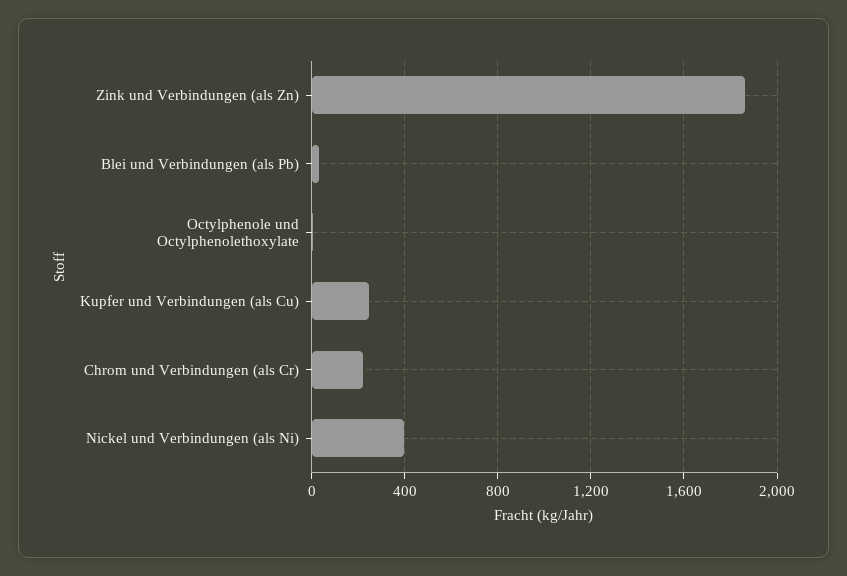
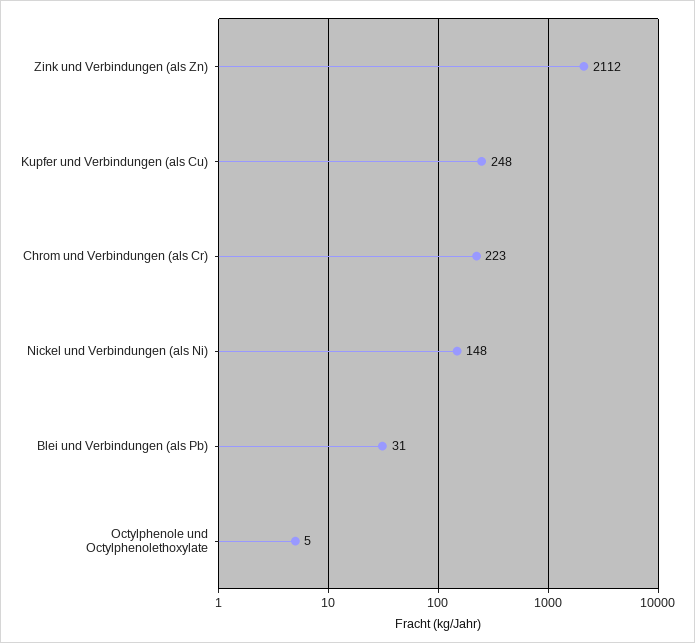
  {
-   "Zink und Verbindungen (als Zn)": 1850,
+   "Zink und Verbindungen (als Zn)": 2112,
    "Blei und Verbindungen (als Pb)": 31,
    "Octylphenole und Octylphenolethoxylate": 5,
    "Kupfer und Verbindungen (als Cu)": 248,
    "Chrom und Verbindungen (als Cr)": 223,
-   "Nickel und Verbindungen (als Ni)": 400
+   "Nickel und Verbindungen (als Ni)": 148
  }

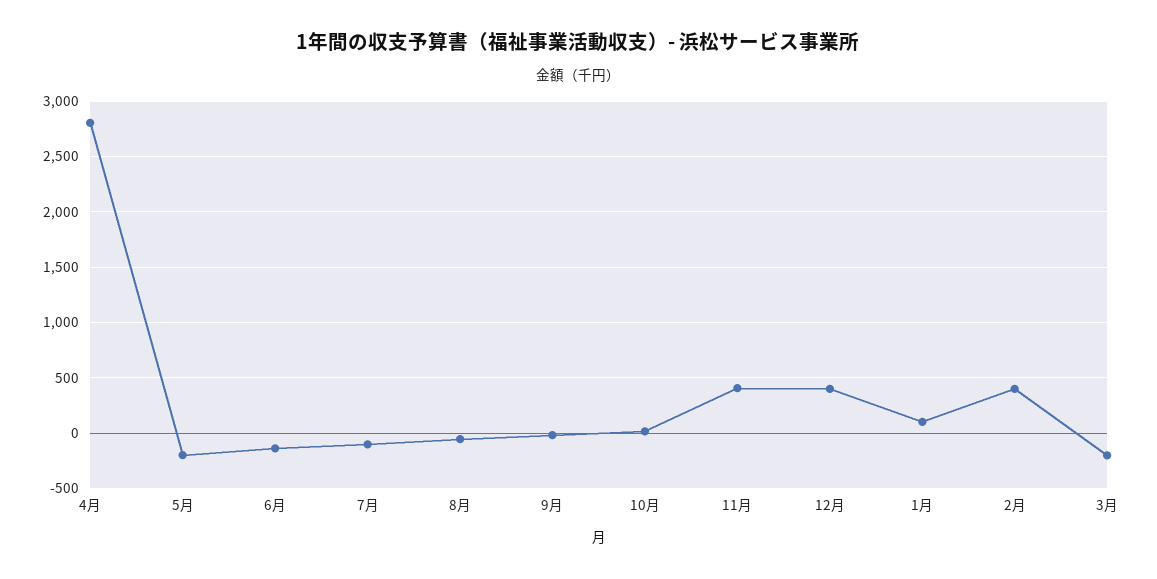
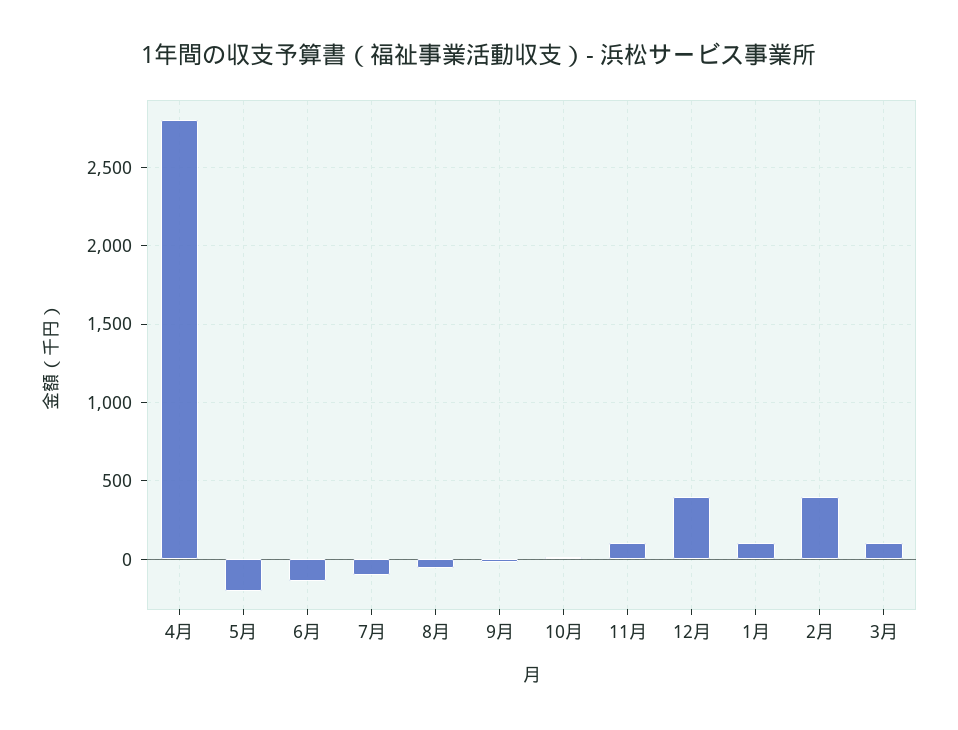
  {
    "4月": 2800,
    "5月": -200,
    "6月": -150,
    "7月": -100,
    "8月": -50,
    "9月": 0,
    "10月": 0,
-   "11月": 400,
+   "11月": 100,
    "12月": 400,
    "1月": 100,
    "2月": 400,
-   "3月": -200
+   "3月": 100
  }

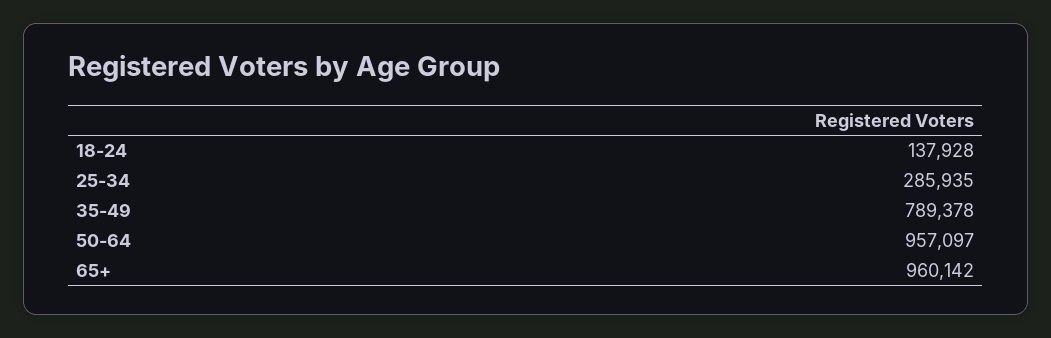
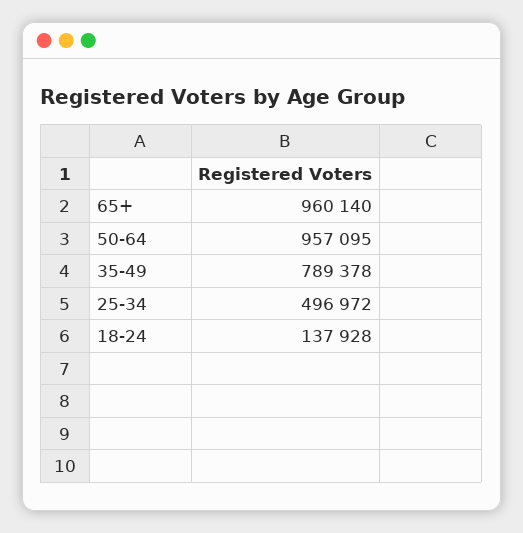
  {
    "18-24": 137928,
-   "25-34": 285935,
+   "25-34": 496972,
    "35-49": 789378,
-   "50-64": 957097,
+   "50-64": 957095,
-   "65+": 960142
+   "65+": 960140
  }

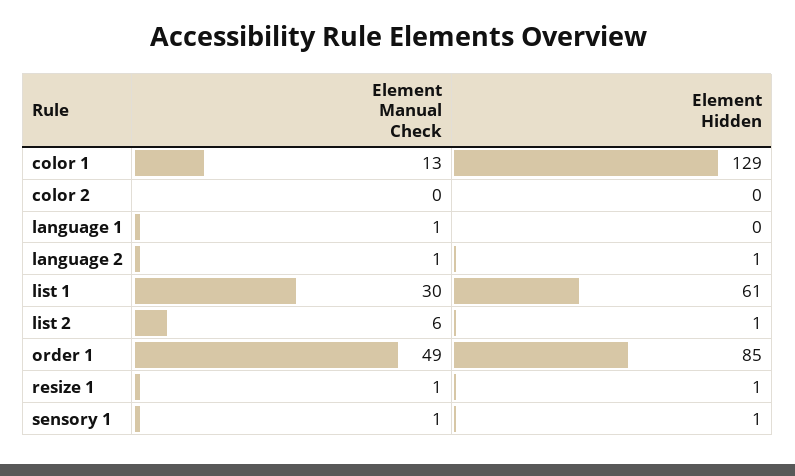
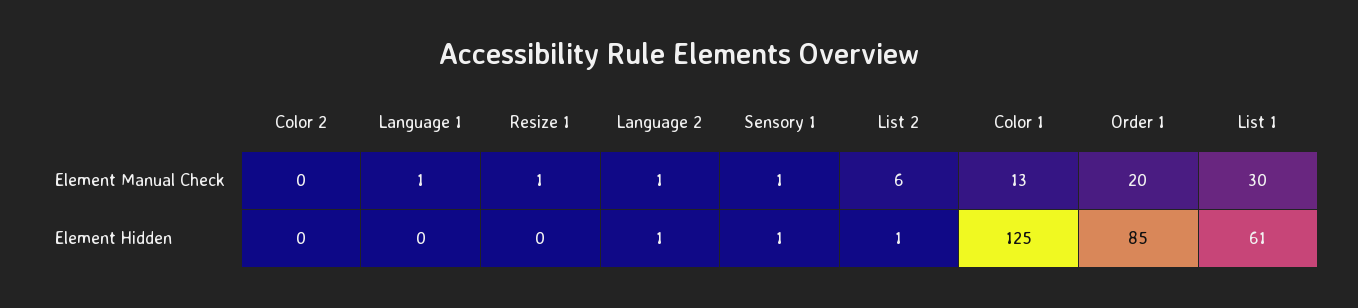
  {
    "Element Manual Check": {
      "color 1": 13,
      "color 2": 0,
      "language 1": 1,
      "language 2": 1,
      "list 1": 30,
      "list 2": 6,
-     "order 1": 49,
+     "order 1": 20,
      "resize 1": 1,
      "sensory 1": 1
    },
    "Element Hidden": {
-     "color 1": 129,
+     "color 1": 125,
      "color 2": 0,
      "language 1": 0,
      "language 2": 1,
      "list 1": 61,
      "list 2": 1,
      "order 1": 85,
-     "resize 1": 1,
+     "resize 1": 0,
      "sensory 1": 1
    }
  }

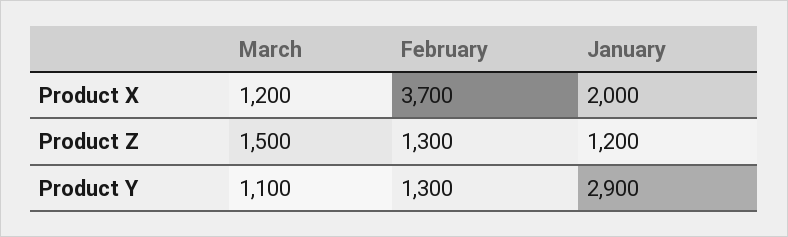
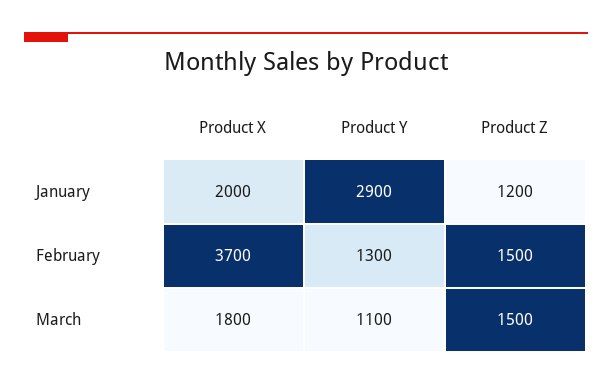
  {
    "March": {
-     "Product X": 1200,
+     "Product X": 1800,
      "Product Z": 1500,
      "Product Y": 1100
    },
    "February": {
      "Product X": 3700,
-     "Product Z": 1300,
+     "Product Z": 1500,
      "Product Y": 1300
    },
    "January": {
      "Product X": 2000,
      "Product Z": 1200,
      "Product Y": 2900
    }
  }

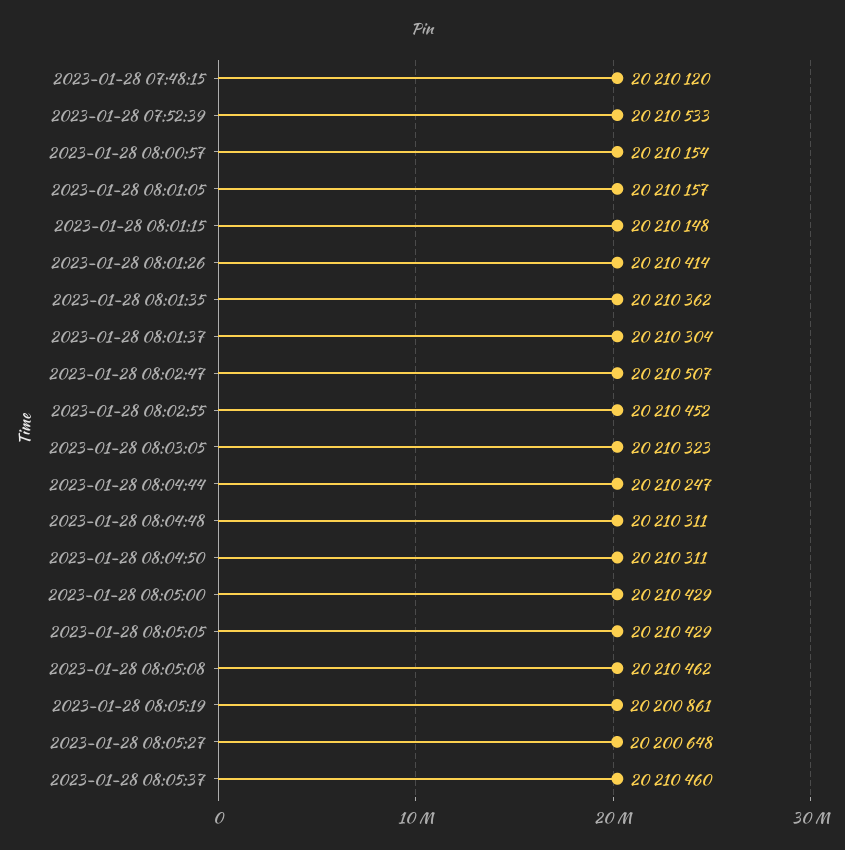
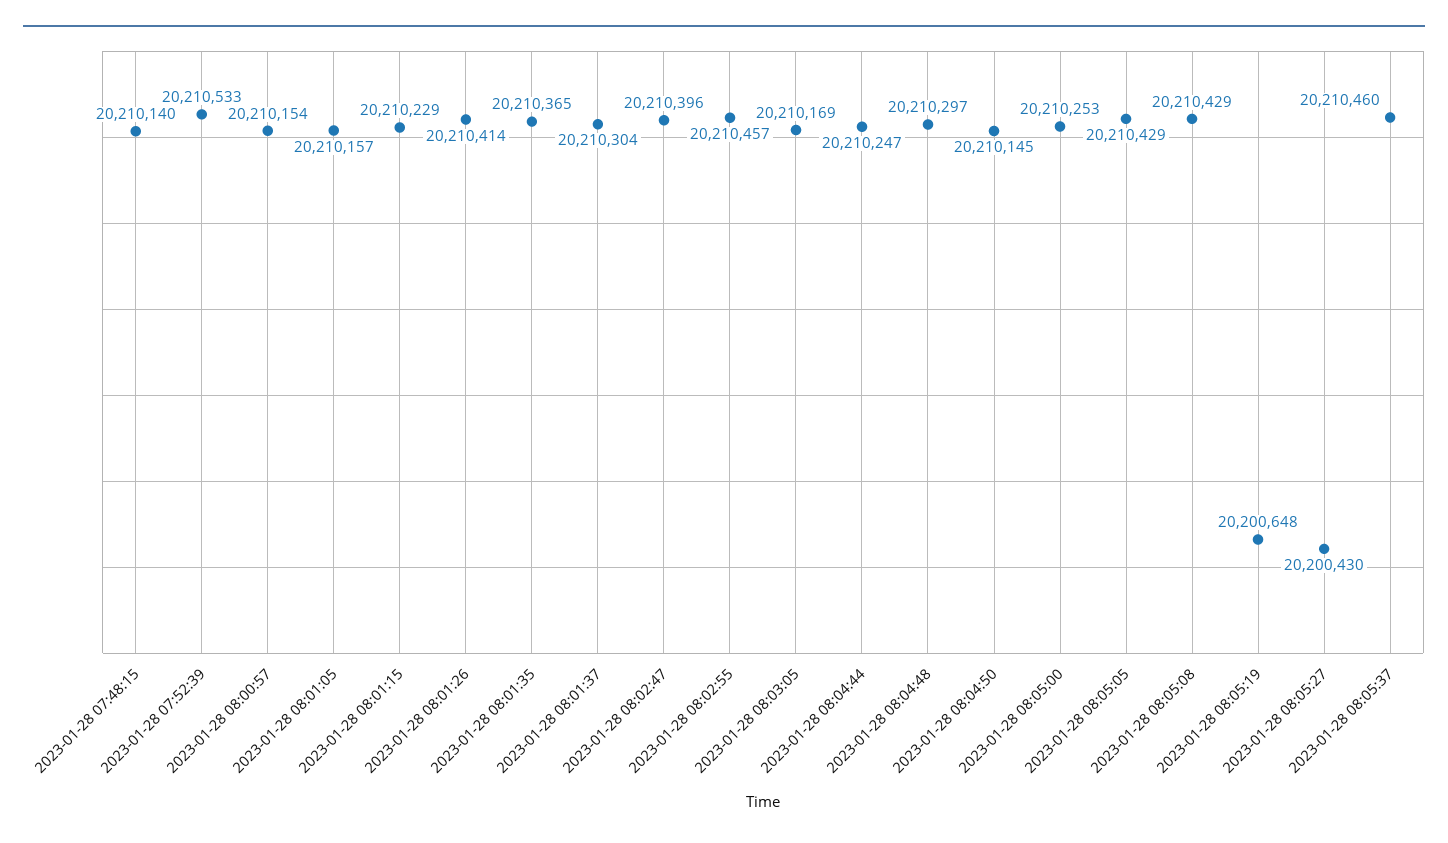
  {
-   "2023-01-28 07:48:15": 20210120,
+   "2023-01-28 07:48:15": 20210140,
    "2023-01-28 07:52:39": 20210533,
    "2023-01-28 08:00:57": 20210154,
    "2023-01-28 08:01:05": 20210157,
-   "2023-01-28 08:01:15": 20210148,
+   "2023-01-28 08:01:15": 20210229,
    "2023-01-28 08:01:26": 20210414,
-   "2023-01-28 08:01:35": 20210362,
+   "2023-01-28 08:01:35": 20210365,
    "2023-01-28 08:01:37": 20210304,
-   "2023-01-28 08:02:47": 20210507,
+   "2023-01-28 08:02:47": 20210396,
-   "2023-01-28 08:02:55": 20210452,
+   "2023-01-28 08:02:55": 20210457,
-   "2023-01-28 08:03:05": 20210323,
+   "2023-01-28 08:03:05": 20210169,
    "2023-01-28 08:04:44": 20210247,
-   "2023-01-28 08:04:48": 20210311,
+   "2023-01-28 08:04:48": 20210297,
-   "2023-01-28 08:04:50": 20210311,
+   "2023-01-28 08:04:50": 20210145,
-   "2023-01-28 08:05:00": 20210429,
+   "2023-01-28 08:05:00": 20210253,
    "2023-01-28 08:05:05": 20210429,
-   "2023-01-28 08:05:08": 20210462,
+   "2023-01-28 08:05:08": 20210429,
-   "2023-01-28 08:05:19": 20200861,
+   "2023-01-28 08:05:19": 20200648,
-   "2023-01-28 08:05:27": 20200648,
+   "2023-01-28 08:05:27": 20200430,
    "2023-01-28 08:05:37": 20210460
  }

-.-.-

- Task objective -
The records must come back exactly, with their pictures removed.

- Expected output -
  {
-   "Zink und Verbindungen (als Zn)": 1850,
+   "Zink und Verbindungen (als Zn)": 2112,
    "Blei und Verbindungen (als Pb)": 31,
    "Octylphenole und Octylphenolethoxylate": 5,
    "Kupfer und Verbindungen (als Cu)": 248,
    "Chrom und Verbindungen (als Cr)": 223,
-   "Nickel und Verbindungen (als Ni)": 400
+   "Nickel und Verbindungen (als Ni)": 148
  }

  {
    "4月": 2800,
    "5月": -200,
    "6月": -150,
    "7月": -100,
    "8月": -50,
    "9月": 0,
    "10月": 0,
-   "11月": 400,
+   "11月": 100,
    "12月": 400,
    "1月": 100,
    "2月": 400,
-   "3月": -200
+   "3月": 100
  }

  {
    "18-24": 137928,
-   "25-34": 285935,
+   "25-34": 496972,
    "35-49": 789378,
-   "50-64": 957097,
+   "50-64": 957095,
-   "65+": 960142
+   "65+": 960140
  }

  {
    "Element Manual Check": {
      "color 1": 13,
      "color 2": 0,
      "language 1": 1,
      "language 2": 1,
      "list 1": 30,
      "list 2": 6,
-     "order 1": 49,
+     "order 1": 20,
      "resize 1": 1,
      "sensory 1": 1
    },
    "Element Hidden": {
-     "color 1": 129,
+     "color 1": 125,
      "color 2": 0,
      "language 1": 0,
      "language 2": 1,
      "list 1": 61,
      "list 2": 1,
      "order 1": 85,
-     "resize 1": 1,
+     "resize 1": 0,
      "sensory 1": 1
    }
  }

  {
    "March": {
-     "Product X": 1200,
+     "Product X": 1800,
      "Product Z": 1500,
      "Product Y": 1100
    },
    "February": {
      "Product X": 3700,
-     "Product Z": 1300,
+     "Product Z": 1500,
      "Product Y": 1300
    },
    "January": {
      "Product X": 2000,
      "Product Z": 1200,
      "Product Y": 2900
    }
  }

  {
-   "2023-01-28 07:48:15": 20210120,
+   "2023-01-28 07:48:15": 20210140,
    "2023-01-28 07:52:39": 20210533,
    "2023-01-28 08:00:57": 20210154,
    "2023-01-28 08:01:05": 20210157,
-   "2023-01-28 08:01:15": 20210148,
+   "2023-01-28 08:01:15": 20210229,
    "2023-01-28 08:01:26": 20210414,
-   "2023-01-28 08:01:35": 20210362,
+   "2023-01-28 08:01:35": 20210365,
    "2023-01-28 08:01:37": 20210304,
-   "2023-01-28 08:02:47": 20210507,
+   "2023-01-28 08:02:47": 20210396,
-   "2023-01-28 08:02:55": 20210452,
+   "2023-01-28 08:02:55": 20210457,
-   "2023-01-28 08:03:05": 20210323,
+   "2023-01-28 08:03:05": 20210169,
    "2023-01-28 08:04:44": 20210247,
-   "2023-01-28 08:04:48": 20210311,
+   "2023-01-28 08:04:48": 20210297,
-   "2023-01-28 08:04:50": 20210311,
+   "2023-01-28 08:04:50": 20210145,
-   "2023-01-28 08:05:00": 20210429,
+   "2023-01-28 08:05:00": 20210253,
    "2023-01-28 08:05:05": 20210429,
-   "2023-01-28 08:05:08": 20210462,
+   "2023-01-28 08:05:08": 20210429,
-   "2023-01-28 08:05:19": 20200861,
+   "2023-01-28 08:05:19": 20200648,
-   "2023-01-28 08:05:27": 20200648,
+   "2023-01-28 08:05:27": 20200430,
    "2023-01-28 08:05:37": 20210460
  }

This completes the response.